** Text excerpt **
════════

Photo Credit: WWE.com
There's a reason one of the baseline criteria on Chopped is presentation: simply put, it matters. The same way everyone who was in Sterling Cooper's orbit had a different reaction to Pete Campbell than to Don Draper and the same way ex-crooked cops treated Gustavo Fring differently than Walter White runs akin to Michael Vick over here and Ben Roethlisberger also over here but slightly apart. The look of impropriety alone is sometimes enough to become the prevailing hangman, no matter what actual truth(s) may shake out afterwards. In general, the story goes on A1 and the retraction somewhere in B7 where it can be tucked into a corner to be given enough room to technically be alive while its impact is as good as stillborn.

And it was that corner and more WWE found themselves in the enviable position of fighting out from, victims of their own sellout successes. While Saturday's Takeover event got feted with a blizzard of rave reviews and featured a series of watershed moments including Liger's one-off, two title changes, and the biggest bow in the history of 21st century pro graps to date, when the matches that aired on this final NXT episode of August 2015 happened, all of the aforementioned had yet to. This put them in a position in which, an extra 30 minutes added on to the program or no, they would have to plan around the fact that they would be bereft of using any of their three titleholders lest the whole larger event be given away; further putting them into trouble was the fact that at their last series of tapings, so concerned were they about anything for shows after this when they recorded for their lack of rest before entering Chris Wallace's borough that they went to the almost unprecedented step of taping footage that would only be proven to be fake as of a few days ago, thus making people in Florida and self-spoilers online expect (a) when they tuned in for the live special only to get a (r) or maybe a (378).

════════

** Supplied records **
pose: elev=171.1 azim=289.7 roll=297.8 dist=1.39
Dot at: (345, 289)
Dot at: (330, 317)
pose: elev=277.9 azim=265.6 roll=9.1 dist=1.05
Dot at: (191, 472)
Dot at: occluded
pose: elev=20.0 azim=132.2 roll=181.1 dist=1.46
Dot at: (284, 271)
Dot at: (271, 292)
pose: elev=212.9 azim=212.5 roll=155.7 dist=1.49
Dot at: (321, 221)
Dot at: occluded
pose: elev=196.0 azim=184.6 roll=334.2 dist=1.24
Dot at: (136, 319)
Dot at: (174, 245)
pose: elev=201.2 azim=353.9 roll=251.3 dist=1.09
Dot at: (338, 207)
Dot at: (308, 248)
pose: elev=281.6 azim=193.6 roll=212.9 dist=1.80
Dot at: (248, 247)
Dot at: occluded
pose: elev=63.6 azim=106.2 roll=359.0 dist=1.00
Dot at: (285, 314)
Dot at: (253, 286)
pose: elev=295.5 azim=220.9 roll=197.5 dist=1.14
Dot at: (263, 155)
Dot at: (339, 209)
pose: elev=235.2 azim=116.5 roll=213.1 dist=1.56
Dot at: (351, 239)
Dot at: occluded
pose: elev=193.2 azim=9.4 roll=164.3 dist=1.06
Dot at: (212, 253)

════════

Rewrite the wrestling commentary starting with "Photo Credit: WWE.com" and going on through "good as stillborn.", putting "plating" in place of "presentation".

** Result of the task **
Photo Credit: WWE.com
There's a reason one of the baseline criteria on Chopped is plating: simply put, it matters. The same way everyone who was in Sterling Cooper's orbit had a different reaction to Pete Campbell than to Don Draper and the same way ex-crooked cops treated Gustavo Fring differently than Walter White runs akin to Michael Vick over here and Ben Roethlisberger also over here but slightly apart. The look of impropriety alone is sometimes enough to become the prevailing hangman, no matter what actual truth(s) may shake out afterwards. In general, the story goes on A1 and the retraction somewhere in B7 where it can be tucked into a corner to be given enough room to technically be alive while its impact is as good as stillborn.